■ **EXTRAIT DU TEXTE**:
La notion de sincérité nous place d'emblée dans un registre éthique. Or, les commentateurs du maître se sont longtemps étonnés de l'absence de théologie morale dans son œuvre. En fait, Eckhart développe une théologie morale à partir de la naissance de Dieu dans l'âme.
Eckhart s'intéresse à la génération du Verbe dans la Trinité, et à notre adoption filiale par l'intermédiaire du Verbe, à notre génération comme fils par et dans le Fils et l'Esprit Saint.
Or le maître va surtout se pencher sur la question du lieu de la naissance, à cette image de Dieu à laquelle nous sommes créés. Et cette image est par essence incréée, au sens où elle est éternelle et où elle échappe à tout mode créé. Cela désignerait un maximum de pureté et d'être.

■ **QUESTIONS À TRAITER**:
1. Reproduisez tel quel le passage du texte sur Eckhart qui va de "La notion de" à "pureté et d'être.".
2. Dans les enregistrements, réécrivez uniquement les lignes allant de celle qui contient "- **[Vasilis Anagnostou, Stavros" jusqu'à la fin des enregistrements. Remplacez-y "Combat Values" par "Valeurs de combat" sans rien modifier d'autre.
Le texte et les enregistrements sont deux documents sans lien entre eux.

Enregistrements tirés d'une collection
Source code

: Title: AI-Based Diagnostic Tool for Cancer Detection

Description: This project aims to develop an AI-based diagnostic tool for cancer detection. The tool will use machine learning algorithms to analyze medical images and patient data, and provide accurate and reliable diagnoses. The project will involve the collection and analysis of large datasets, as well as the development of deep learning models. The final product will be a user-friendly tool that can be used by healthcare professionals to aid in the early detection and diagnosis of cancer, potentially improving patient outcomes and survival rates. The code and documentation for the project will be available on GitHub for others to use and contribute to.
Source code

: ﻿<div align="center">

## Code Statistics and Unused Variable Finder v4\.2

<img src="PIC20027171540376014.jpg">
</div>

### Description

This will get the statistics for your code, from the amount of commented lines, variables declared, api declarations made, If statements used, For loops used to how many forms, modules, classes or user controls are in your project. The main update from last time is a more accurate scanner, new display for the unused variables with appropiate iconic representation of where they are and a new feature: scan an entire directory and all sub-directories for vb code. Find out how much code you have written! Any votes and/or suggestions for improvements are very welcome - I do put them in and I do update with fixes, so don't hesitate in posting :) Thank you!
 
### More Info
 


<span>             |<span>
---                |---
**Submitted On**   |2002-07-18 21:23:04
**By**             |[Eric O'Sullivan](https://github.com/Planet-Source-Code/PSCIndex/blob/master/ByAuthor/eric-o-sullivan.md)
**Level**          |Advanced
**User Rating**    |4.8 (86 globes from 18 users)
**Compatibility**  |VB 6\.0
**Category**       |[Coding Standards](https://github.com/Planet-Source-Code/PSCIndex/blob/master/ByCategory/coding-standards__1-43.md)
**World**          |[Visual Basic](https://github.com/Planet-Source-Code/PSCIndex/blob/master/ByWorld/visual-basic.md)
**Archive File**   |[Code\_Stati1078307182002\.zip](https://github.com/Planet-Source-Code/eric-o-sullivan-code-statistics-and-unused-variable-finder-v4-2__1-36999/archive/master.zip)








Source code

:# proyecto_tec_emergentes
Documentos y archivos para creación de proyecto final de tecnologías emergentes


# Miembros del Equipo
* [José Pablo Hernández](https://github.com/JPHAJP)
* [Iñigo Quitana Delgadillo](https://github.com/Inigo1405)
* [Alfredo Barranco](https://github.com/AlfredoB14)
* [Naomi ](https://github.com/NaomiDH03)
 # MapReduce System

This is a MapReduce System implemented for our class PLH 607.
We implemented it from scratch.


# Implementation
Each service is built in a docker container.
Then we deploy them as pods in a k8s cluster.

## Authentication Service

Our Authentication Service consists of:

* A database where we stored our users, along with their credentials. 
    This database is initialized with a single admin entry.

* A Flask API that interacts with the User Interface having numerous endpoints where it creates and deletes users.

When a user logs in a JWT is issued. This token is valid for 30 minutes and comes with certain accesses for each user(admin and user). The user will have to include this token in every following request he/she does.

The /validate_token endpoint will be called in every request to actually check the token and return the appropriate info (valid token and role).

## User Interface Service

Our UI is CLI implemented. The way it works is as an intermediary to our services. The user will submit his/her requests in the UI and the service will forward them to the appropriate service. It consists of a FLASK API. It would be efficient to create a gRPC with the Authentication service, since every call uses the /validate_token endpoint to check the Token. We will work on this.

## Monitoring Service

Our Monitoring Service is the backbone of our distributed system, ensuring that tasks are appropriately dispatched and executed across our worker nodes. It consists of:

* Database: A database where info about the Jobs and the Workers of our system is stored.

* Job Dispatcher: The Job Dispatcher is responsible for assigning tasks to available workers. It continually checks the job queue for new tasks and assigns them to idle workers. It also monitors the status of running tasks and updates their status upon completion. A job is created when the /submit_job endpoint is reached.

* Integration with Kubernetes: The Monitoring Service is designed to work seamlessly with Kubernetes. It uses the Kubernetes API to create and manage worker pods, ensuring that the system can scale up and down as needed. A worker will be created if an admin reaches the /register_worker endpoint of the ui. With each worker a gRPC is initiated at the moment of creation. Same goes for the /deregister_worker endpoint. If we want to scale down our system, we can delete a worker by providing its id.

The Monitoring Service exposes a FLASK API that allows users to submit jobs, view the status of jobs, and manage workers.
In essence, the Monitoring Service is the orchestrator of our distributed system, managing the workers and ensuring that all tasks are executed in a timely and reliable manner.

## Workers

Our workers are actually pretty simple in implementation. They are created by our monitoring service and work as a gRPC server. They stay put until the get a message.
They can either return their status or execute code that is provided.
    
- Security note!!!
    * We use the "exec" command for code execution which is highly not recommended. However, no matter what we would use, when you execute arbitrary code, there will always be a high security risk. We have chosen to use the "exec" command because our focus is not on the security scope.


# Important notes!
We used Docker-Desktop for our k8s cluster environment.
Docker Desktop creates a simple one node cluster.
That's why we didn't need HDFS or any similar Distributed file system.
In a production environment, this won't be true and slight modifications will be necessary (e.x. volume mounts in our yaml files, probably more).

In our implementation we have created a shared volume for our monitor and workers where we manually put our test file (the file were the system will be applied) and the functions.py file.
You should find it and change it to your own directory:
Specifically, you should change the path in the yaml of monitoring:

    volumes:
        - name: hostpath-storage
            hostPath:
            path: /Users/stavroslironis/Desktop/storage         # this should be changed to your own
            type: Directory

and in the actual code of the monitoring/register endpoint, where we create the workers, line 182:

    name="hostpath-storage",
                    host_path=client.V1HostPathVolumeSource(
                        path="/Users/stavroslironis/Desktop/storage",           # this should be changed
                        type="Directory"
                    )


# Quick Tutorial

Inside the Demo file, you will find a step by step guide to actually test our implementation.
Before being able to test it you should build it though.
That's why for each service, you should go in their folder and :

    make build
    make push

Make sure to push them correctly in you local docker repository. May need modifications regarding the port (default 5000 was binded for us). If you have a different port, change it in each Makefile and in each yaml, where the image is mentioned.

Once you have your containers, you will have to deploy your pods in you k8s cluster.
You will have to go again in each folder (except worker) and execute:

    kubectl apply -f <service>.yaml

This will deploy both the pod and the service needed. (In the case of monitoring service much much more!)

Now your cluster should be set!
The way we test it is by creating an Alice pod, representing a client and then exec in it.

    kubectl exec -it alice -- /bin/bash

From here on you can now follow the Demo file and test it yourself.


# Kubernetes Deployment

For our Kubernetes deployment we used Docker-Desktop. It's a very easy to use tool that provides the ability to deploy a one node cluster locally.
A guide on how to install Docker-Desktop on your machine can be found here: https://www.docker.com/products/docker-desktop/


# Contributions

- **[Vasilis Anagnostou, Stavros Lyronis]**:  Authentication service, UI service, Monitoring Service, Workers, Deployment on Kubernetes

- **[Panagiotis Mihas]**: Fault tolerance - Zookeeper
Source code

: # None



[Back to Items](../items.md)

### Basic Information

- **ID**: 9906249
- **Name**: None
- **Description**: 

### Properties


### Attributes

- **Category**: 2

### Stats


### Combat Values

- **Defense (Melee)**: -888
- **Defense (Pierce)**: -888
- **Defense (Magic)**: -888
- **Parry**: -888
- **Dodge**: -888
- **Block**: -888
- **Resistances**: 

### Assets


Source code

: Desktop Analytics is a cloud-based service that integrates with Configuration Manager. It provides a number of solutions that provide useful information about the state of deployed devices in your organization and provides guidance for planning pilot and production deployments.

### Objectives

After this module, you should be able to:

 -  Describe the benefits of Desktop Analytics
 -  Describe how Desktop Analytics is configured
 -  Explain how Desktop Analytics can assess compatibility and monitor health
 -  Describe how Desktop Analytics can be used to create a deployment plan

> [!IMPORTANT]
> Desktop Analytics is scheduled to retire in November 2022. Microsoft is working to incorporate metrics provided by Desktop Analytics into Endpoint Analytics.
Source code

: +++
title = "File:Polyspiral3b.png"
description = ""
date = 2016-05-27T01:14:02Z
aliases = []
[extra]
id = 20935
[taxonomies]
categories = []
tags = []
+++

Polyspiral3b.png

■ **CORRIGÉ PAR QUESTION**:
1.
La notion de sincérité nous place d'emblée dans un registre éthique. Or, les commentateurs du maître se sont longtemps étonnés de l'absence de théologie morale dans son œuvre. En fait, Eckhart développe une théologie morale à partir de la naissance de Dieu dans l'âme.
Eckhart s'intéresse à la génération du Verbe dans la Trinité, et à notre adoption filiale par l'intermédiaire du Verbe, à notre génération comme fils par et dans le Fils et l'Esprit Saint.
Or le maître va surtout se pencher sur la question du lieu de la naissance, à cette image de Dieu à laquelle nous sommes créés. Et cette image est par essence incréée, au sens où elle est éternelle et où elle échappe à tout mode créé. Cela désignerait un maximum de pureté et d'être.

2.
- **[Vasilis Anagnostou, Stavros Lyronis]**:  Authentication service, UI service, Monitoring Service, Workers, Deployment on Kubernetes

- **[Panagiotis Mihas]**: Fault tolerance - Zookeeper
Source code

: # None



[Back to Items](../items.md)

### Basic Information

- **ID**: 9906249
- **Name**: None
- **Description**: 

### Properties


### Attributes

- **Category**: 2

### Stats


### Valeurs de combat

- **Defense (Melee)**: -888
- **Defense (Pierce)**: -888
- **Defense (Magic)**: -888
- **Parry**: -888
- **Dodge**: -888
- **Block**: -888
- **Resistances**: 

### Assets


Source code

: Desktop Analytics is a cloud-based service that integrates with Configuration Manager. It provides a number of solutions that provide useful information about the state of deployed devices in your organization and provides guidance for planning pilot and production deployments.

### Objectives

After this module, you should be able to:

 -  Describe the benefits of Desktop Analytics
 -  Describe how Desktop Analytics is configured
 -  Explain how Desktop Analytics can assess compatibility and monitor health
 -  Describe how Desktop Analytics can be used to create a deployment plan

> [!IMPORTANT]
> Desktop Analytics is scheduled to retire in November 2022. Microsoft is working to incorporate metrics provided by Desktop Analytics into Endpoint Analytics.
Source code

: +++
title = "File:Polyspiral3b.png"
description = ""
date = 2016-05-27T01:14:02Z
aliases = []
[extra]
id = 20935
[taxonomies]
categories = []
tags = []
+++

Polyspiral3b.png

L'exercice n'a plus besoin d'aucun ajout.